◆ Exercise requirements ◆
Return only the stretch of the material below that begins with the line containing "right eye: (60, 987)" and ends with the line containing "right knee: (116, 1247)", exactly; both of those lines belong to it.

◆ Recorded data ◆
++++++++++

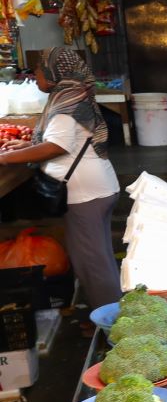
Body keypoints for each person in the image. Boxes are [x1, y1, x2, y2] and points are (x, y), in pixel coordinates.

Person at [0, 47, 121, 309]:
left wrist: (5, 159)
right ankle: (109, 315)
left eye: (38, 70)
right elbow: (66, 141)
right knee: (97, 259)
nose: (35, 76)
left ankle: (112, 325)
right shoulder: (73, 94)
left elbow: (58, 146)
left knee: (91, 264)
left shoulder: (67, 102)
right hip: (95, 188)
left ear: (55, 72)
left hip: (86, 193)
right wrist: (25, 148)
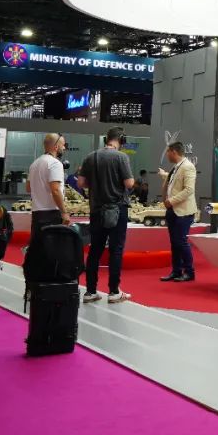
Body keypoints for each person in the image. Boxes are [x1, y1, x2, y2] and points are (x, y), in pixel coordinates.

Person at [79, 127, 136, 304]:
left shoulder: (90, 157)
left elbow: (81, 183)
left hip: (96, 209)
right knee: (116, 249)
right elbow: (129, 183)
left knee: (95, 250)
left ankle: (90, 291)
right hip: (117, 210)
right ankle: (113, 291)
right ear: (121, 140)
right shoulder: (121, 157)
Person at [158, 142, 197, 282]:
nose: (167, 155)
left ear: (174, 152)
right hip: (173, 210)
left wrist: (171, 201)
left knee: (181, 242)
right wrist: (164, 175)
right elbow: (175, 183)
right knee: (175, 243)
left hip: (183, 211)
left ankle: (189, 272)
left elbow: (189, 189)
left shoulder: (188, 166)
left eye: (168, 152)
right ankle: (176, 271)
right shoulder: (177, 167)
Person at [26, 133, 69, 239]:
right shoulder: (55, 164)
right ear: (56, 146)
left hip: (37, 214)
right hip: (51, 214)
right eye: (63, 145)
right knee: (52, 247)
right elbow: (55, 190)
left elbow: (28, 188)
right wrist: (64, 212)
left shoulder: (34, 164)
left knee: (38, 246)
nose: (64, 148)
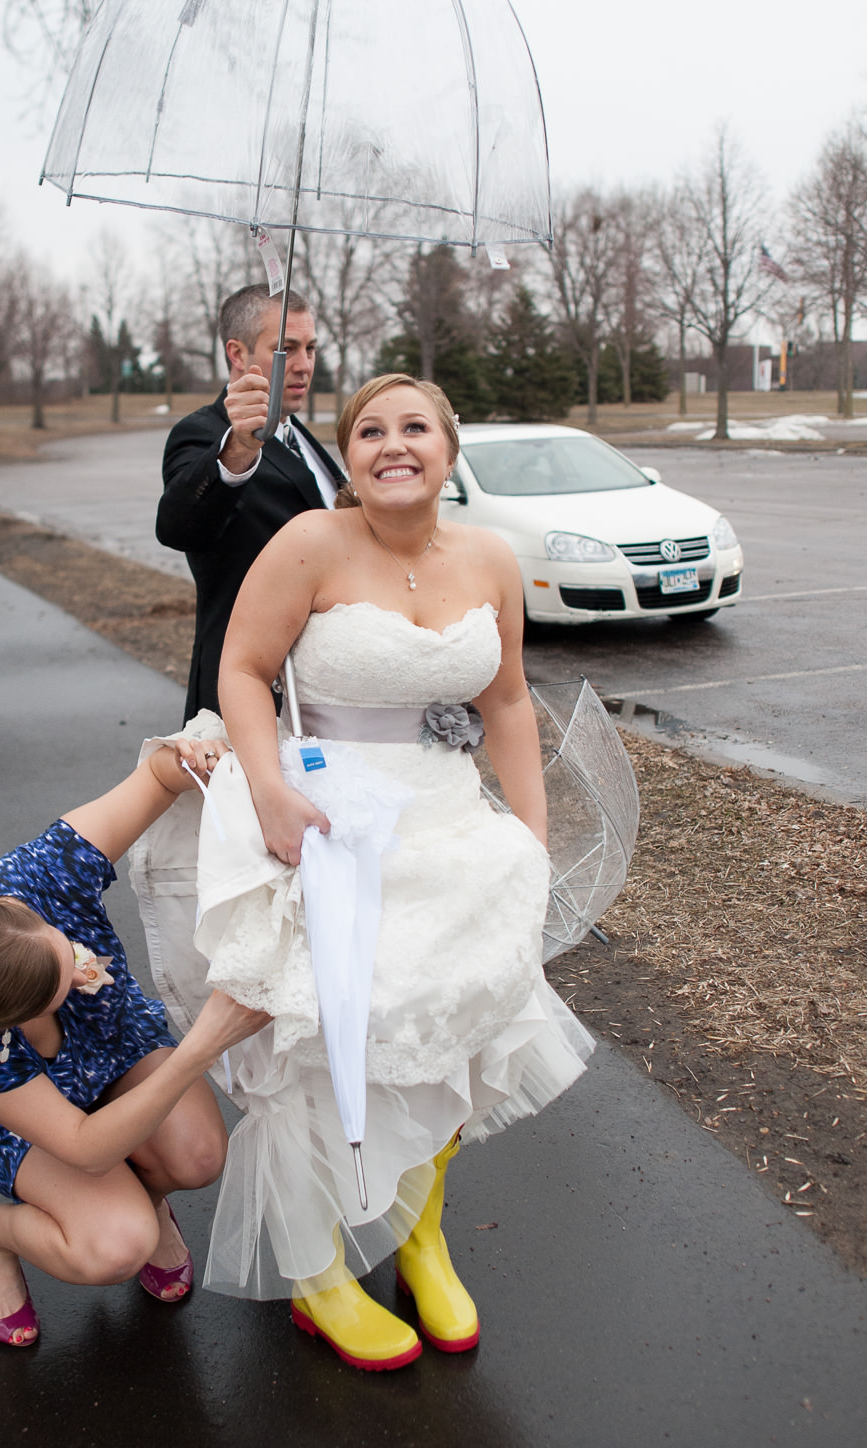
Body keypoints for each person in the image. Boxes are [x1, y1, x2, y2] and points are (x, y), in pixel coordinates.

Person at [132, 373, 594, 1372]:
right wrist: (268, 791)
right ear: (350, 453)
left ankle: (420, 1237)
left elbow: (507, 700)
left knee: (453, 1037)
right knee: (322, 1045)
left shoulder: (490, 558)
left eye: (415, 427)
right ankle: (319, 1273)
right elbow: (242, 671)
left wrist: (532, 831)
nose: (395, 443)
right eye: (371, 429)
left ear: (449, 447)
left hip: (450, 831)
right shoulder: (307, 546)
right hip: (329, 823)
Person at [0, 736, 268, 1348]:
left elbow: (155, 780)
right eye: (60, 987)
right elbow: (83, 1146)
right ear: (10, 1023)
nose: (81, 969)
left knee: (200, 1155)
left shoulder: (33, 876)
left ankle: (145, 1199)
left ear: (23, 912)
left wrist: (189, 761)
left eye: (60, 943)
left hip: (113, 1051)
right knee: (116, 1247)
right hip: (37, 1123)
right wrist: (201, 1048)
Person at [156, 284, 344, 719]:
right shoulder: (203, 434)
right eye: (287, 349)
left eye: (312, 348)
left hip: (322, 687)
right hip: (247, 687)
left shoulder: (303, 439)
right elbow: (178, 527)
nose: (304, 366)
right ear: (237, 354)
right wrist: (238, 449)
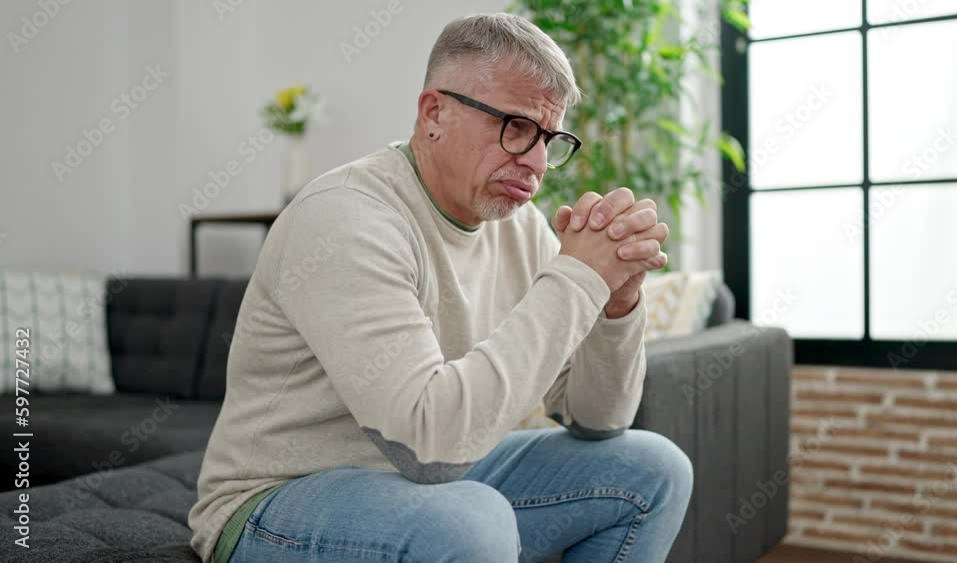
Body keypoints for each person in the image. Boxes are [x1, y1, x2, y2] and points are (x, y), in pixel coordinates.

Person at [189, 12, 692, 563]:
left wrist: (616, 304)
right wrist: (576, 279)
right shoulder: (345, 219)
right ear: (434, 113)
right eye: (517, 127)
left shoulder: (520, 228)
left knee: (653, 470)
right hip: (277, 500)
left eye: (551, 138)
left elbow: (599, 419)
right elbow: (427, 450)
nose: (538, 163)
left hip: (429, 485)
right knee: (469, 523)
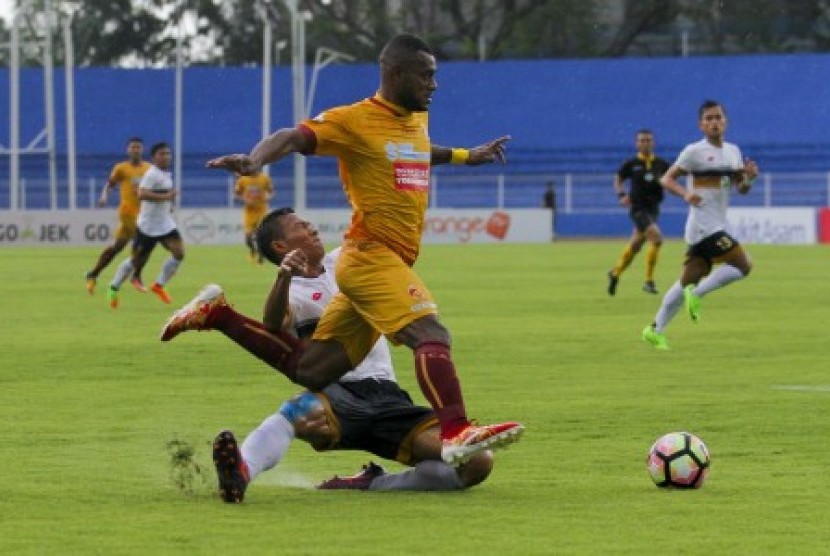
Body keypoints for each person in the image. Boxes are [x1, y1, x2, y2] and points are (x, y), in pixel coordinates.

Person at [206, 33, 523, 467]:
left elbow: (416, 151)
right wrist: (255, 160)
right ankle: (455, 429)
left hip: (380, 262)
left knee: (313, 370)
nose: (435, 85)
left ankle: (219, 315)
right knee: (431, 335)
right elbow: (292, 136)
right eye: (427, 76)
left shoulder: (414, 117)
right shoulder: (353, 120)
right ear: (396, 74)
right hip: (371, 253)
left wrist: (471, 156)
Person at [160, 208, 493, 503]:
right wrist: (283, 277)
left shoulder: (347, 261)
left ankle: (372, 484)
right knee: (296, 411)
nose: (312, 228)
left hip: (388, 397)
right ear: (281, 246)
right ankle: (240, 472)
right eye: (300, 226)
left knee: (477, 462)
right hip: (340, 396)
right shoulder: (293, 291)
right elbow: (275, 323)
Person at [642, 100, 758, 350]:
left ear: (725, 122)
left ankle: (654, 329)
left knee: (686, 280)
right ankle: (697, 295)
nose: (714, 122)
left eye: (718, 117)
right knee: (743, 264)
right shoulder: (694, 151)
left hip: (717, 224)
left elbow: (742, 189)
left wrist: (750, 178)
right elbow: (667, 179)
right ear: (701, 125)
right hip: (704, 225)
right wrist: (685, 194)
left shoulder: (733, 152)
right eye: (709, 118)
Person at [107, 142, 184, 308]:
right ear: (154, 157)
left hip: (165, 224)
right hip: (148, 226)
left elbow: (164, 196)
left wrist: (168, 205)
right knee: (135, 261)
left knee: (179, 252)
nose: (166, 157)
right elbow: (142, 194)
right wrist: (167, 197)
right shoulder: (152, 174)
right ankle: (113, 287)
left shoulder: (165, 174)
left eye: (168, 154)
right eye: (162, 154)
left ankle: (158, 285)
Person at [607, 129, 671, 296]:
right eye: (642, 140)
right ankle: (649, 281)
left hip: (653, 209)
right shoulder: (631, 164)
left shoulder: (662, 164)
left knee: (635, 245)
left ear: (653, 143)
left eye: (648, 140)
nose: (645, 143)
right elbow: (618, 179)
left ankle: (615, 273)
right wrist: (621, 195)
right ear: (637, 143)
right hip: (638, 209)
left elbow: (671, 178)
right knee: (657, 239)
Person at [85, 137, 151, 295]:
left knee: (115, 249)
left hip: (143, 213)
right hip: (127, 212)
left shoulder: (149, 168)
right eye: (133, 147)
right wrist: (104, 196)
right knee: (145, 243)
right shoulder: (122, 168)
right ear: (128, 150)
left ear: (142, 150)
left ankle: (93, 274)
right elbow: (110, 184)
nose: (135, 150)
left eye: (138, 147)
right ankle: (136, 276)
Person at [233, 170, 273, 263]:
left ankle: (261, 255)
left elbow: (271, 192)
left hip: (261, 210)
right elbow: (236, 195)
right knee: (248, 237)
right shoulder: (243, 180)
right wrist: (244, 200)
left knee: (261, 234)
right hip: (249, 211)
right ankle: (253, 250)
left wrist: (269, 197)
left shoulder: (265, 178)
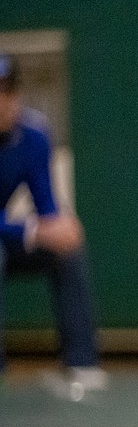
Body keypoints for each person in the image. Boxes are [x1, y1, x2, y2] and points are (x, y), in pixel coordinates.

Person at [0, 54, 105, 395]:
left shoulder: (33, 136)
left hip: (8, 236)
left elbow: (45, 205)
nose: (4, 101)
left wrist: (60, 227)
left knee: (67, 250)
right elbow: (33, 228)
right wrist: (33, 230)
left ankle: (81, 361)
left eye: (9, 90)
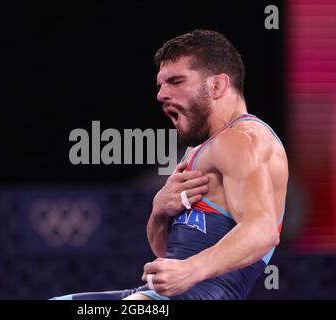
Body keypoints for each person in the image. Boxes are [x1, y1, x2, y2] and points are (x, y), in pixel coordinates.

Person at [52, 29, 288, 300]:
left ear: (217, 86)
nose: (161, 94)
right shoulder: (197, 148)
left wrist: (191, 269)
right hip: (160, 294)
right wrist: (160, 210)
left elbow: (263, 231)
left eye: (176, 81)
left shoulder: (244, 139)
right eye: (161, 85)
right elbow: (166, 251)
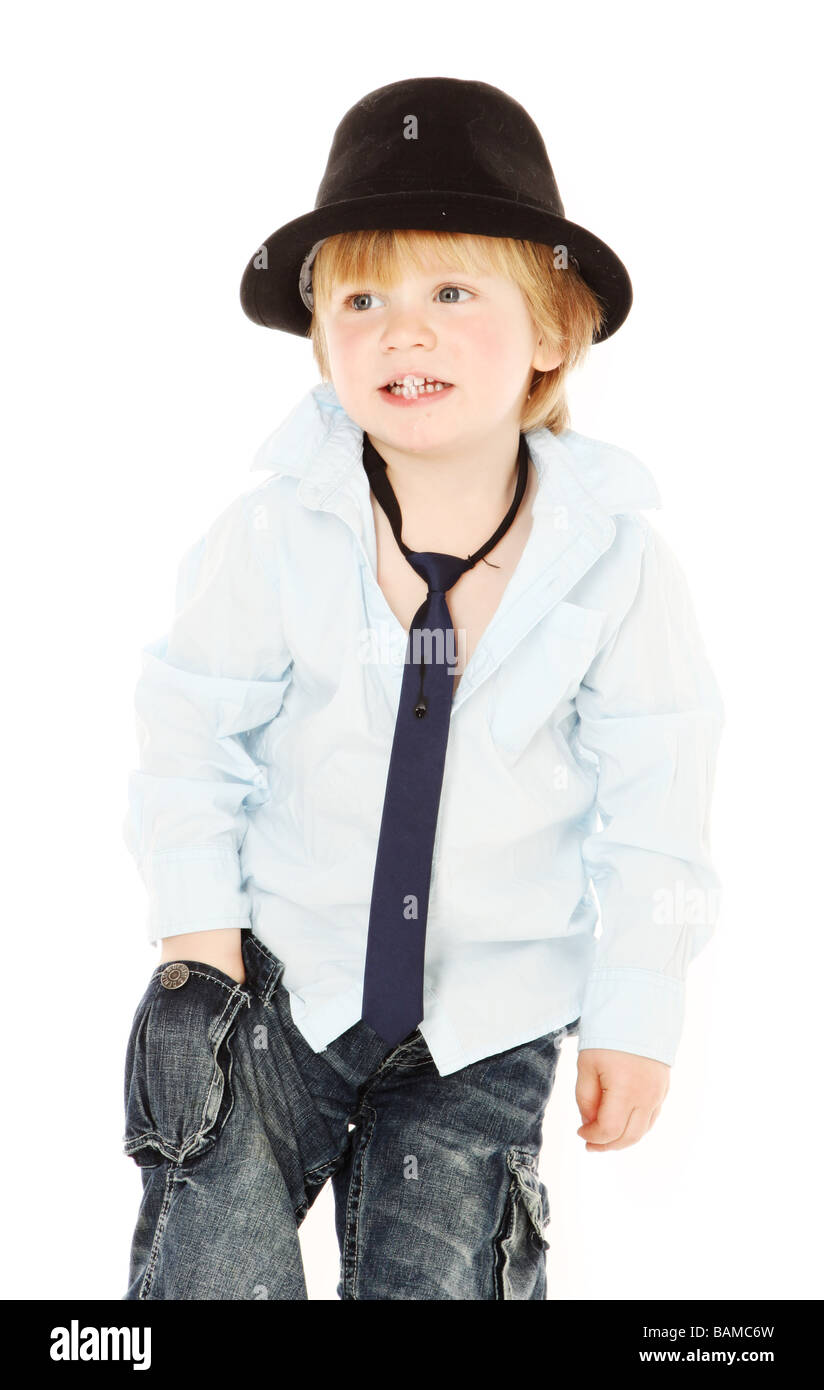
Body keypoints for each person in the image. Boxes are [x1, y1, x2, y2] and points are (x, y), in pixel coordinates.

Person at [120, 77, 724, 1301]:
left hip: (483, 1021)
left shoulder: (613, 560)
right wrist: (199, 935)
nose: (404, 330)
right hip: (275, 985)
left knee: (446, 1283)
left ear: (553, 331)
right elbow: (188, 727)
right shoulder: (279, 527)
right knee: (209, 1271)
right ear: (321, 340)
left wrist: (636, 1007)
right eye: (362, 299)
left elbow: (658, 807)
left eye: (452, 292)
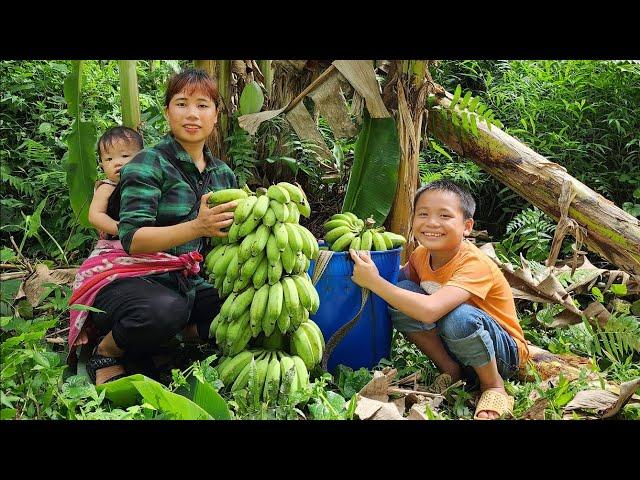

++++++++++

◆ Result of the task ◆
right eye: (60, 987)
right elbow: (83, 1146)
right ear: (10, 1023)
nose: (81, 969)
left knee: (200, 1155)
left shoulder: (33, 876)
left ankle: (145, 1199)
left ear: (23, 912)
left wrist: (189, 761)
left eye: (60, 943)
left hip: (113, 1051)
right knee: (116, 1247)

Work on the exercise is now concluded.